When you’re giving yourself a shot of estrogen in a Starbucks restroom or couch-bound for two days straight after being put under anesthesia to have 20 eggs harvested, it’s hard not to feel like you are the only woman alive living through the pain of infertility.
To make it worse, sometimes it feels like each and every woman you pass by has the most perfect baby bump and everyone is pregnant. There are pregnant women standing under street lights and perched near lamp posts, pregnant women hailing a cab on the corner, pregnant woman strolling into and out of every baby shop on the street; hell, even the stop sign seems to be telling you, “STOP trying and it will happen.”
It’s such a 21st century cliché to cry, “Everyone else is pregnant except me!” But in the thick of treatment, there is no persuading yourself otherwise. I remember at one point in our own infertility journey texting my husband a list of about 14 girls I knew on a very close basis who were all pregnant, punctuating the message with a self-pitying “WHY NOT ME?” (I’m sure my plummeting self confidence and a deep sense of despair were incredible turn-ons.)
But once you allow yourself to open up, you find that you’re not at all as alone as you felt. For me, the moment I begin speaking about our struggle, women leap out of the woodwork, revealing their own battles to me. Perhaps it’s an age thing: More of us are waiting to have children, or maybe it’s a result of chronic environmental insults: Crop-enhancing pesticides, air and water teeming with pollution, canned tomato sauce brimming with fertility-sapping BPA. As one of my acupuncturists once opined, “You think hick girls living on the family farm in Arkansas are having trouble getting pregnant? Of course not.”

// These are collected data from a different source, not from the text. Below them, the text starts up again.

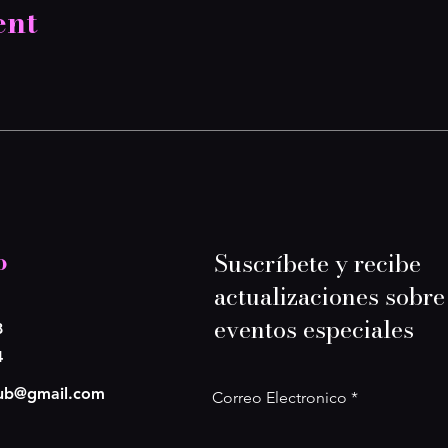
ent
o
Suscríbete y recibe
actualizaciones sobre
eventos especiales
8
4
lub@gmail.com
Correo Electronico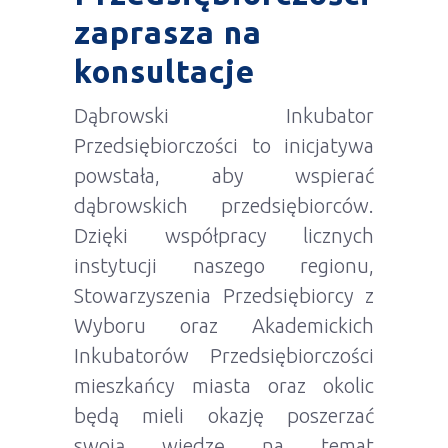
zaprasza na
konsultacje
Dąbrowski Inkubator
Przedsiębiorczości to inicjatywa
powstała, aby wspierać
dąbrowskich przedsiębiorców.
Dzięki współpracy licznych
instytucji naszego regionu,
Stowarzyszenia Przedsiębiorcy z
Wyboru oraz Akademickich
Inkubatorów Przedsiębiorczości
mieszkańcy miasta oraz okolic
będą mieli okazję poszerzać
swoją wiedzę na temat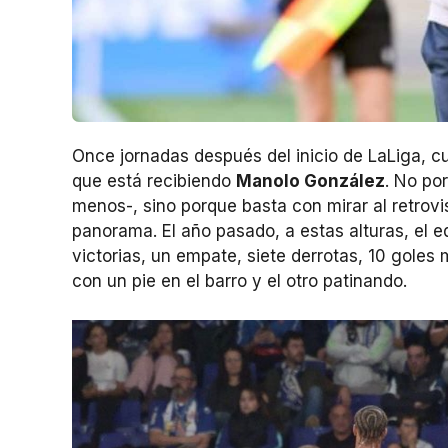
Once jornadas después del inicio de LaLiga, cu
que está recibiendo
Manolo González
. No po
menos-, sino porque basta con mirar al retrov
panorama. El año pasado, a estas alturas, el e
victorias, un empate, siete derrotas, 10 goles
con un pie en el barro y el otro patinando.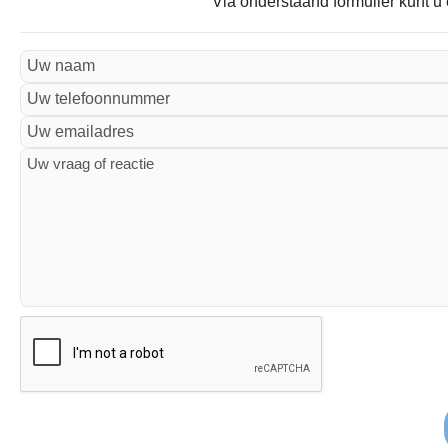
Via onderstaand formulier kunt u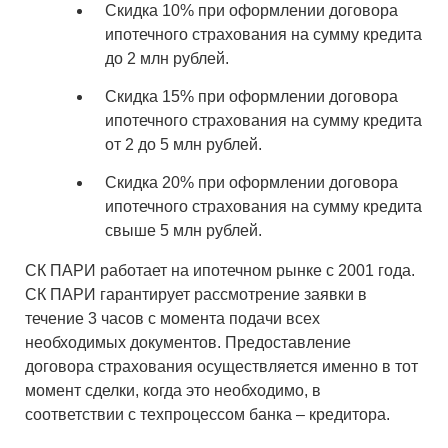
Скидка 10% при оформлении договора
ипотечного страхования на сумму кредита
до 2 млн рублей.
Скидка 15% при оформлении договора
ипотечного страхования на сумму кредита
от 2 до 5 млн рублей.
Скидка 20% при оформлении договора
ипотечного страхования на сумму кредита
свыше 5 млн рублей.
СК ПАРИ работает на ипотечном рынке с 2001 года.
СК ПАРИ гарантирует рассмотрение заявки в
течение 3 часов с момента подачи всех
необходимых документов. Предоставление
договора страхования осуществляется именно в тот
момент сделки, когда это необходимо, в
соответствии с техпроцессом банка – кредитора.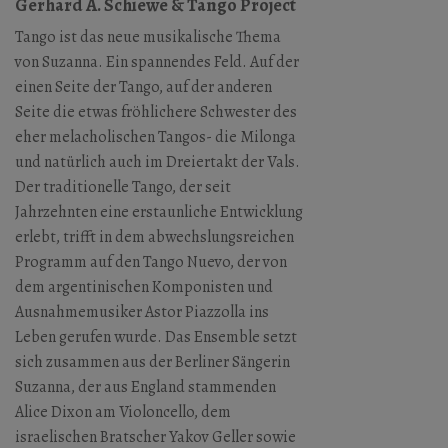
Gerhard A. Schiewe & Tango Project
Tango ist das neue musikalische Thema
von Suzanna. Ein spannendes Feld. Auf der
einen Seite der Tango, auf der anderen
Seite die etwas fröhlichere Schwester des
eher melacholischen Tangos- die Milonga
und natürlich auch im Dreiertakt der Vals.
Der traditionelle Tango, der seit
Jahrzehnten eine erstaunliche Entwicklung
erlebt, trifft in dem abwechslungsreichen
Programm auf den Tango Nuevo, der von
dem argentinischen Komponisten und
Ausnahmemusiker Astor Piazzolla ins
Leben gerufen wurde. Das Ensemble setzt
sich zusammen aus der Berliner Sängerin
Suzanna, der aus England stammenden
Alice Dixon am Violoncello, dem
israelischen Bratscher Yakov Geller sowie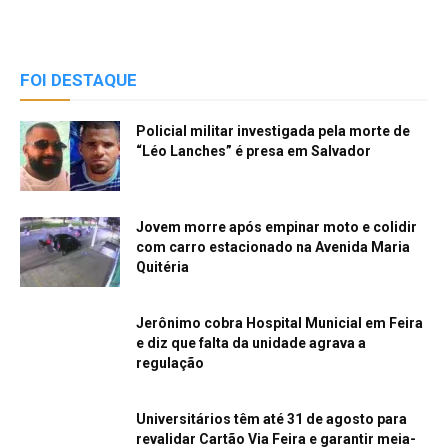
FOI DESTAQUE
Policial militar investigada pela morte de
“Léo Lanches” é presa em Salvador
Jovem morre após empinar moto e colidir
com carro estacionado na Avenida Maria
Quitéria
Jerônimo cobra Hospital Municial em Feira
e diz que falta da unidade agrava a
regulação
Universitários têm até 31 de agosto para
revalidar Cartão Via Feira e garantir meia-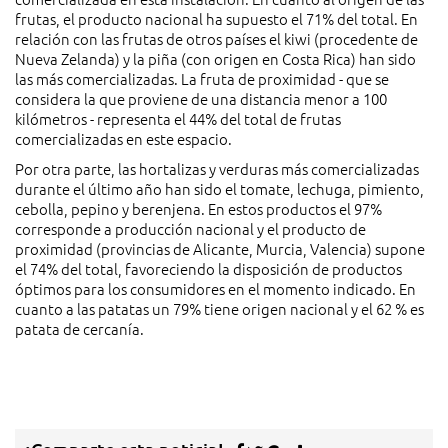
frutas, el producto nacional ha supuesto el 71% del total. En
relación con las frutas de otros países el kiwi (procedente de
Nueva Zelanda) y la piña (con origen en Costa Rica) han sido
las más comercializadas. La fruta de proximidad - que se
considera la que proviene de una distancia menor a 100
kilómetros - representa el 44% del total de frutas
comercializadas en este espacio.
Por otra parte, las hortalizas y verduras más comercializadas
durante el último año han sido el tomate, lechuga, pimiento,
cebolla, pepino y berenjena. En estos productos el 97%
corresponde a producción nacional y el producto de
proximidad (provincias de Alicante, Murcia, Valencia) supone
el 74% del total, favoreciendo la disposición de productos
óptimos para los consumidores en el momento indicado. En
cuanto a las patatas un 79% tiene origen nacional y el 62 % es
patata de cercanía.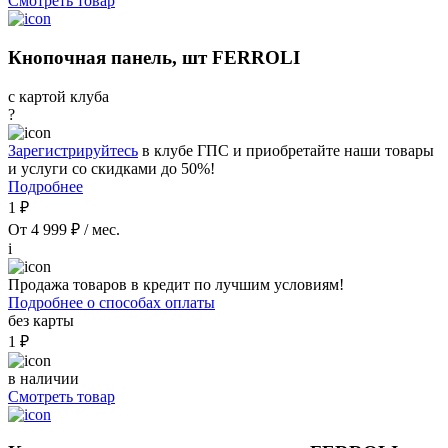
Смотреть товар
Кнопочная панель, шт FERROLI
с картой клуба
?
Зарегистрируйтесь
в клубе ГПС и приобретайте наши товары
и услуги со скидками до 50%!
Подробнее
1 ₽
От 4 999 ₽ / мес.
i
Продажа товаров в кредит по лучшим условиям!
Подробнее о способах оплаты
без карты
1 ₽
в наличии
Смотреть товар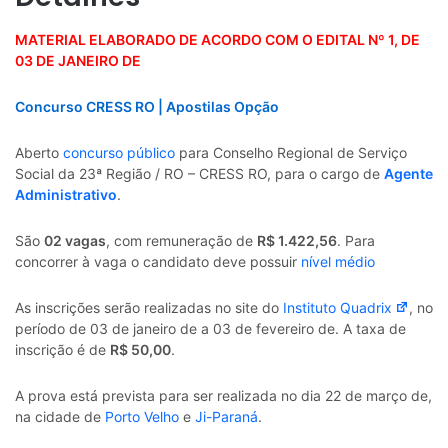
MATERIAL ELABORADO DE ACORDO COM O EDITAL Nº 1, DE
03 DE JANEIRO DE
Concurso CRESS RO | Apostilas Opção
Aberto
concurso público
para Conselho Regional de Serviço
Social da 23ª Região / RO – CRESS RO, para o cargo de
Agente
Administrativo
.
São
02
vagas
, com remuneração de
R$
1.422,56
. Para
concorrer à vaga o candidato deve possuir
nível médio
As inscrições serão realizadas no site do
Instituto Quadrix
, no
período de 03 de janeiro de a 03 de fevereiro de. A taxa de
inscrição é de
R$
50,00
.
A prova está prevista para ser realizada no dia 22 de março de,
na cidade de
Porto Velho
e
Ji-Paraná
.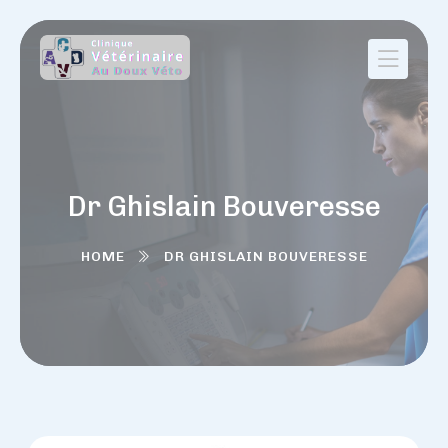
Dr Ghislain Bouveresse
HOME
DR GHISLAIN BOUVERESSE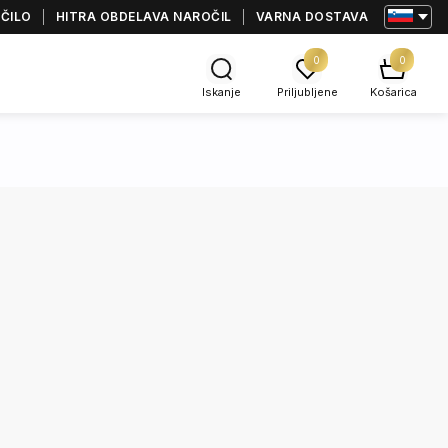
AČILO
HITRA OBDELAVA NAROČIL
VARNA DOSTAVA
0
0
Iskanje
Priljubljene
Košarica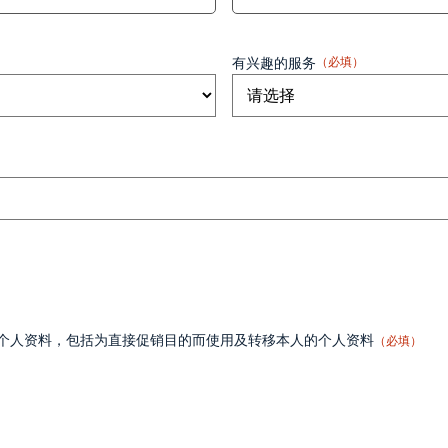
有兴趣的服务
（必填）
个人资料，包括为直接促销目的而使用及转移本人的个人资料
（必填）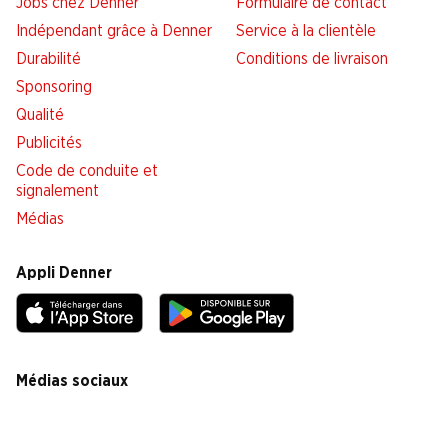
Jobs chez Denner
Formulaire de contact
Indépendant grâce à Denner
Service à la clientèle
Durabilité
Conditions de livraison
Sponsoring
Qualité
Publicités
Code de conduite et
signalement
Médias
Appli Denner
Médias sociaux
facebook
instagram
youtube
linkedin
tiktok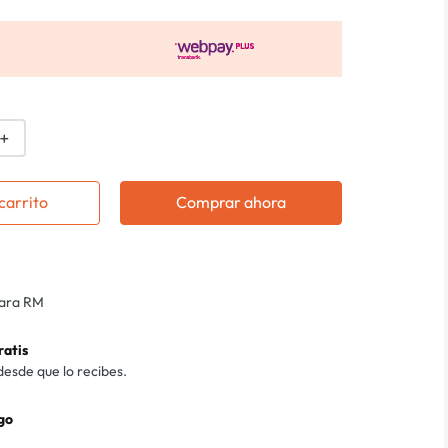
＋
carrito
Comprar ahora
para RM
ratis
desde que lo recibes.
go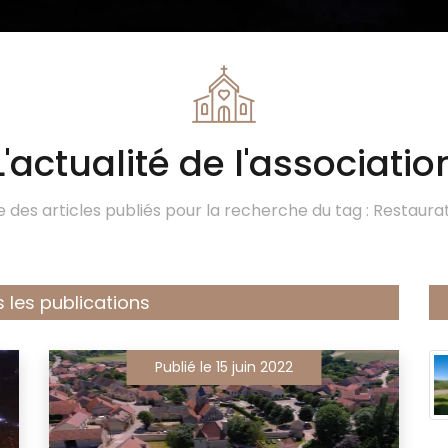
L'actualité de l'associatio
te des articles publiés pour la recherche du tag : Restaurat
 les publications
Publié le 15 juin 2022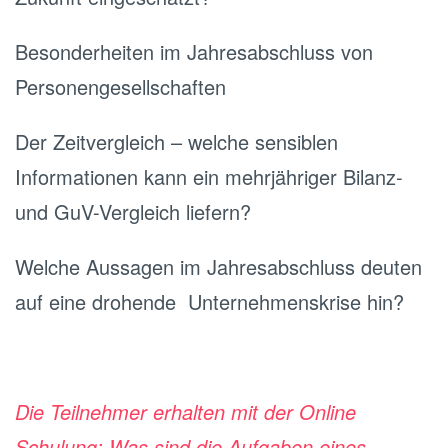
Besonderheiten im Jahresabschluss von
Personengesellschaften
Der Zeitvergleich – welche sensiblen
Informationen kann ein mehrjähriger Bilanz-
und GuV-Vergleich liefern?
Welche Aussagen im Jahresabschluss deuten
auf eine drohende Unternehmenskrise hin?
Die Teilnehmer erhalten mit der Online
Schulung: Was sind die Aufgaben eines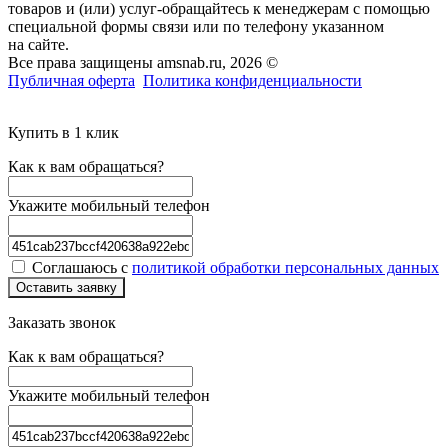
товаров и (или) услуг-обращайтесь к менеджерам с помощью
специальной формы связи или по телефону указанном
на сайте.
Все права защищены amsnab.ru, 2026 ©
Публичная оферта
Политика конфиденциальности
Купить в 1 клик
Как к вам обращаться?
Укажите мобильный телефон
Соглашаюсь с
политикой обработки персональных данных
Оставить заявку
Заказать звонок
Как к вам обращаться?
Укажите мобильный телефон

This week is National Infertility Awareness Week. Whether you are in the midst of a #CLOMIDFAIL, en route to @injectable_drugs or about to post a pic of your IVF baby’s 12-week ultrasound to Facebook, please know that you are not alone. For every woman who conceives on her honeymoon, another needs gobs of help to make it to her babymoon or is hunkered down on an adoption waiting list, eager to meet her beautiful child.
Despite the fact that you have received three baby shower invites in the past week and the cover of People features a 64-year-old actress and her newborn twins, remember that there are hundreds of thousands of other women lurk in the shadows, quietly chugging FertiliTea while en route to their morning ultrasound to see how thick their uterine lining has bloomed overnight.
Don’t be afraid to talk about it — like an HCG test, there is strength in numbers.
Did you share your journey to conceive with others?